The book is full of Holloway’s own stranger-than-fiction real-life episodes, including the time he put his personal address on the QPR website inviting disgruntled fans to come and share their grievances face to face (none did) and the time that a pre-season prank by his players ended up with Holloway making a trip to the local police station. Holloway’s managerial career is littered with such frankly outlandish but true tales, begging the question whether it could only happen to Holloway or whether Jurgen Klopp has a similar dossier that he’s just waiting to release. Although I can’t imagine Klopp, or any manager in the top leagues come to think of it, inviting round disgruntled fans – and they’re probably wise not to. But when it comes to player acquisition, chairmen strife and press conferences, off-piste coaching and handling players, Holloway may very well be in a league of his own.

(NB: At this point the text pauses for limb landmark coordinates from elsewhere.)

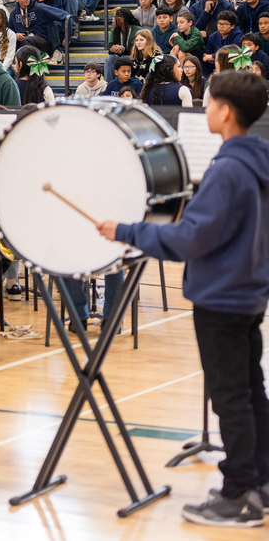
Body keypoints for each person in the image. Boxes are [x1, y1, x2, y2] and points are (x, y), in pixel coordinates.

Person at [97, 70, 269, 527]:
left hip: (222, 297)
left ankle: (238, 495)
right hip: (249, 292)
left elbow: (192, 238)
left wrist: (127, 232)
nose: (206, 108)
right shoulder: (259, 157)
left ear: (226, 112)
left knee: (230, 397)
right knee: (251, 392)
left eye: (210, 103)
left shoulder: (229, 168)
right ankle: (261, 482)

As mentioned already, one of the great strengths of Holloway, that comes across so explicitly in this book, is his honesty, but not only honesty, a complete candidness and forthrightness. And crucially it’s an honesty that is applied equally to everything, be that when he speaks about difficult chairmen, underperforming players or himself. Indeed, Holloway is unflinchingly honest about his own failings and shortcomings, recognising the moments where he has made a mistake or overstepped the mark, and neither too afraid nor too proud to try to make a change. It’s a shame that the same can’t be said for some of the other characters in the book. Above all, it’s obvious that Holloway is a man of principle and integrity, one that loves the game and wants to see the best version of it, whether in himself, his team or his supporters. He speaks passionately about protecting his players, about making difficult decisions and his commitment to his teams and you just know that what you see is what you get with Holloway. He is the type of manager who you could bump into in the street, or, as he prefers, in the second-hand shop, and discuss football with, and he would be as honest and open as ever. He would entertain you with stories of the good, the bad and the ugly of the football world, and leave you feeling energised once more about the game, despite the latest VAR debacle, your out-of-nick striker and your penny-pinching owners. He would remind you just why we all love this little old sport called football and why a good manager is much more than their tactics.

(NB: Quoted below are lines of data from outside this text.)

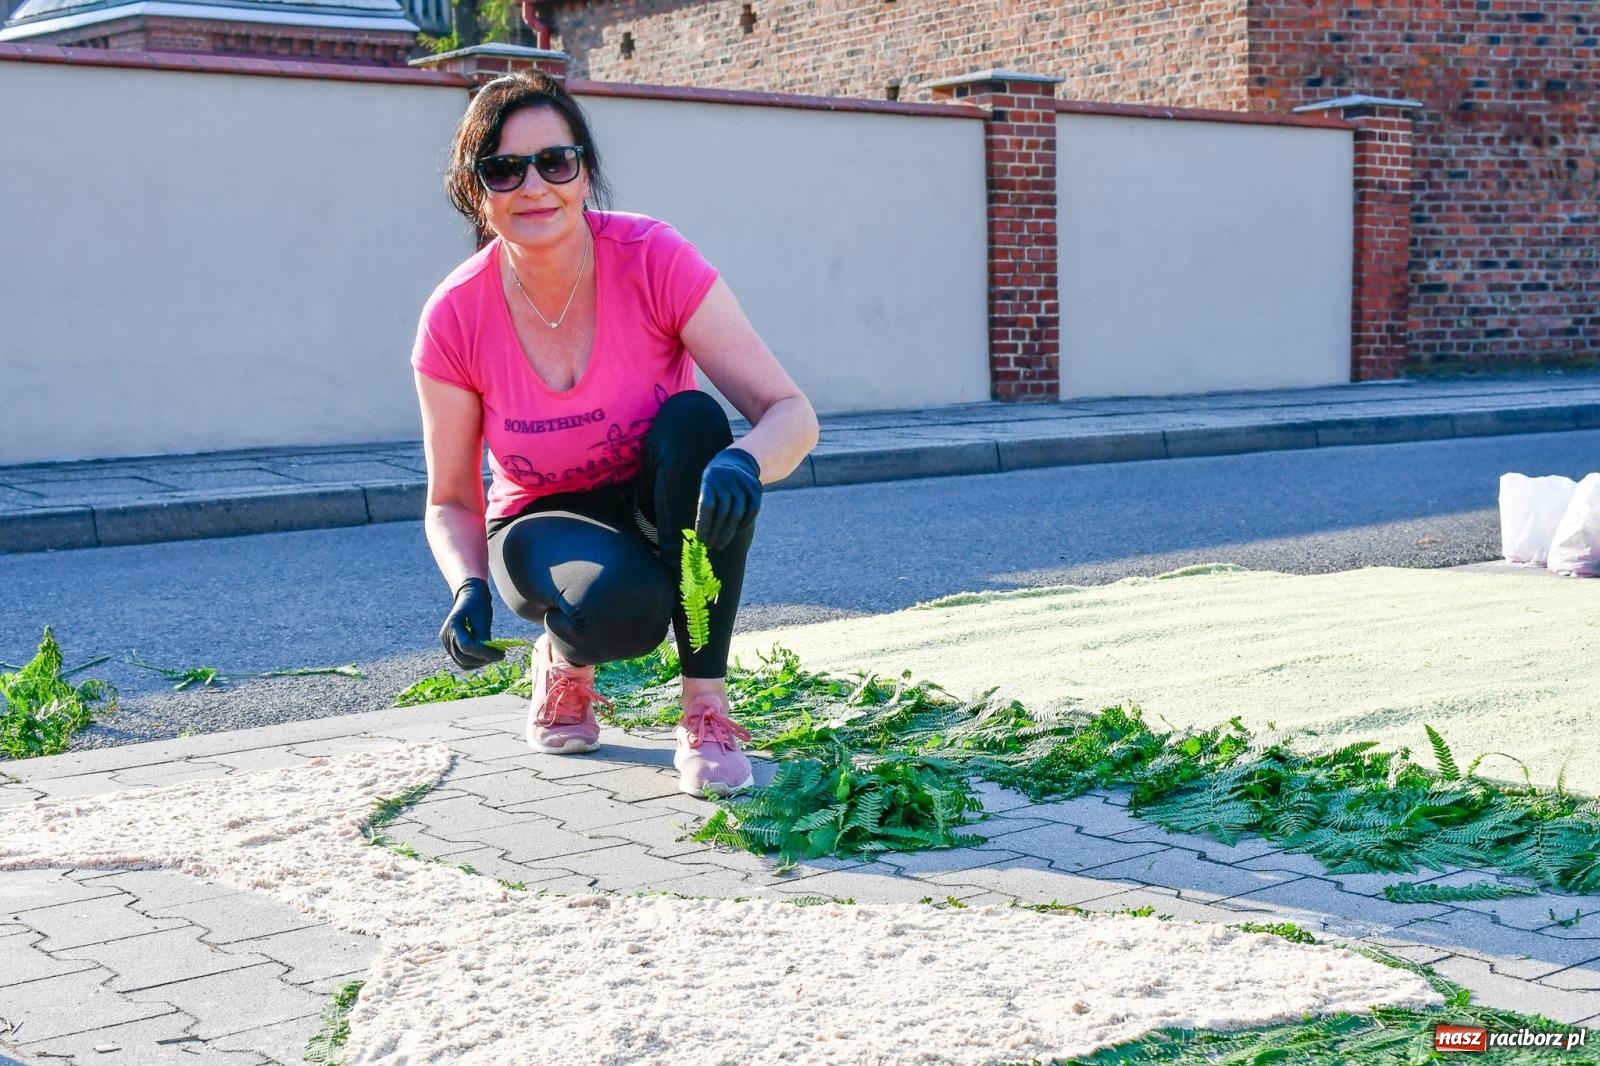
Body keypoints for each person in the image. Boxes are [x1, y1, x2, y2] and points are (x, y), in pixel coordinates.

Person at [412, 71, 818, 798]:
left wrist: (746, 462)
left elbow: (790, 412)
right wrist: (467, 585)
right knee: (627, 610)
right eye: (504, 169)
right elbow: (451, 498)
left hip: (654, 500)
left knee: (698, 423)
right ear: (476, 190)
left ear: (585, 170)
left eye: (555, 162)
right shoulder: (454, 315)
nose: (534, 186)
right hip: (540, 521)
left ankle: (705, 711)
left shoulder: (652, 257)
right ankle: (564, 662)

Without Holloway, the game has lost one of its larger-than-life characters, but during his hiatus, his book offers a refreshing, eye-opening insight into the real world of football management. Holloway, in yet another measure of the man, thanks ghost-writer David Clayton in the acknowledgements, a classy but oft-overlooked touch in such books, and Clayton merits these plaudits as the book perfectly encapsulates all that fans know and love about Ian Holloway – frank, passionate, down-to-earth and fair. For anyone polishing their managerial CV, those qualities aren’t bad ones to start with.